[RECORDS FOR THE EXERCISE]
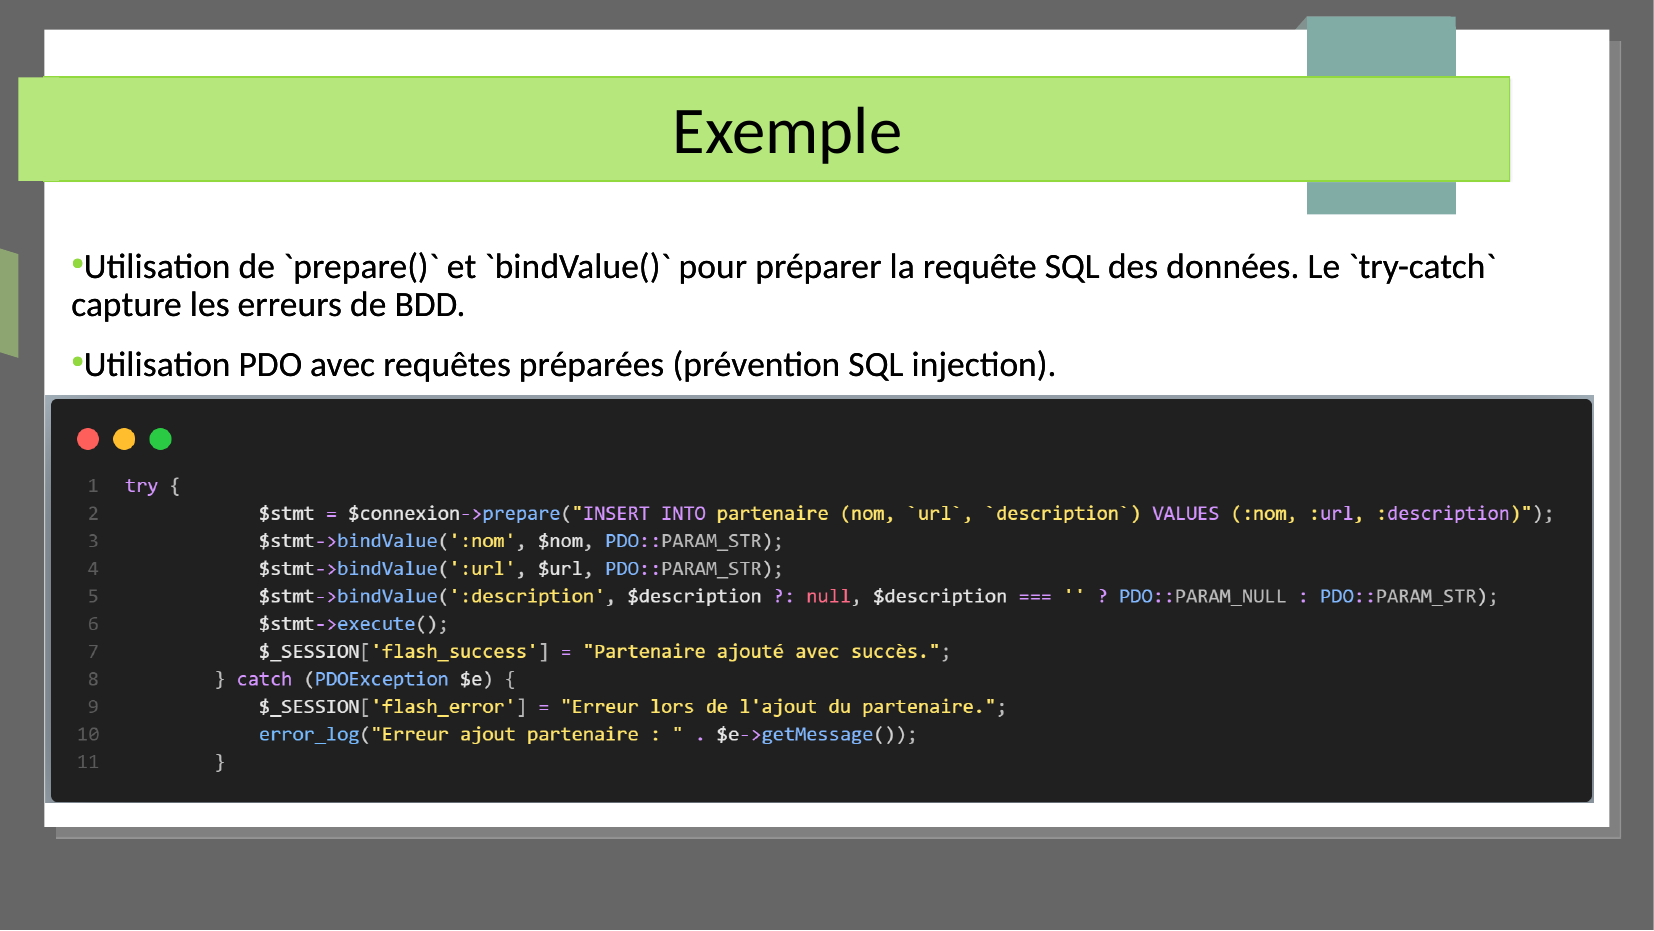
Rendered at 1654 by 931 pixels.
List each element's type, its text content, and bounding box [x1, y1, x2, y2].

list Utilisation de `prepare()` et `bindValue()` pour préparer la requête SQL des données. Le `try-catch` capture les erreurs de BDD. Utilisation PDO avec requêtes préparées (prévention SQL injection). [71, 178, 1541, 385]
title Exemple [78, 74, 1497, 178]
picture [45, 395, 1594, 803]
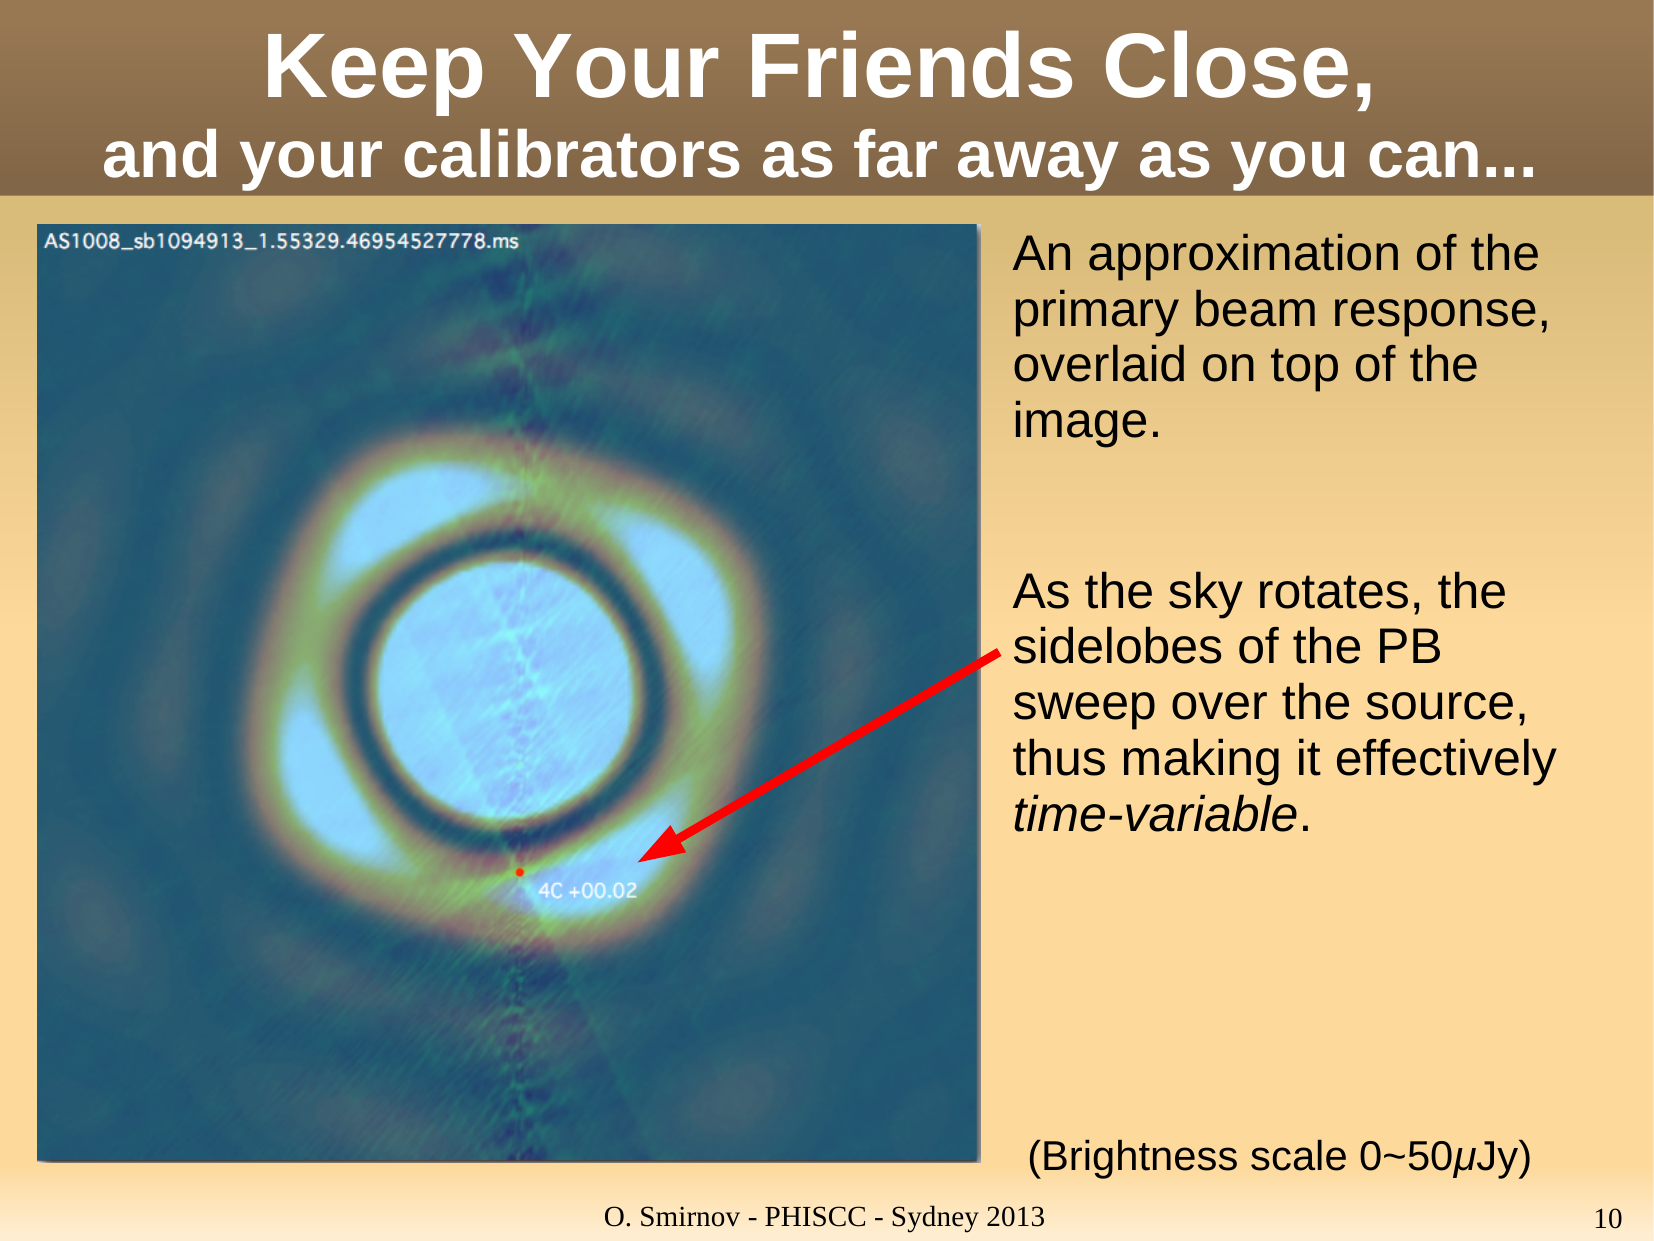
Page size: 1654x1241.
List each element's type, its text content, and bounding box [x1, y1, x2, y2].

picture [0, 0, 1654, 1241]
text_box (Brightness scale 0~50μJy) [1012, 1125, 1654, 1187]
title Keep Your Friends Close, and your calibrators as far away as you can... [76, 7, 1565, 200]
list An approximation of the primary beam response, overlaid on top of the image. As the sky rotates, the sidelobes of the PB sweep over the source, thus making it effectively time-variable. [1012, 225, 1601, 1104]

[WORK TO BE COMPLETED] Give every line of the material above as a Markdown table with the columns Row and Line, numbering the rows in order and leaving out blank lines and the pictures.

[RESULT OF THIS TASK]
| Row | Line |
|---|---|
| 1 | Rendered at 1654 by 931 pixels. |
| 2 | List each element's type, its text content, and bounding box [x1, y1, x2, y2]. |
| 3 | list Utilisation de `prepare()` et `bindValue()` pour préparer la requête SQL des données. Le `try-catch` capture les erreurs de BDD. Utilisation PDO avec requêtes préparées (prévention SQL injection). [71, 178, 1541, 385] |
| 4 | title Exemple [78, 74, 1497, 178] |
| 5 | picture [45, 395, 1594, 803] |
| 6 | Page size: 1654x1241. |
| 7 | List each element's type, its text content, and bounding box [x1, y1, x2, y2]. |
| 8 | picture [0, 0, 1654, 1241] |
| 9 | text_box (Brightness scale 0~50μJy) [1012, 1125, 1654, 1187] |
| 10 | title Keep Your Friends Close, and your calibrators as far away as you can... [76, 7, 1565, 200] |
| 11 | list An approximation of the primary beam response, overlaid on top of the image. As the sky rotates, the sidelobes of the PB sweep over the source, thus making it effectively time-variable. [1012, 225, 1601, 1104] |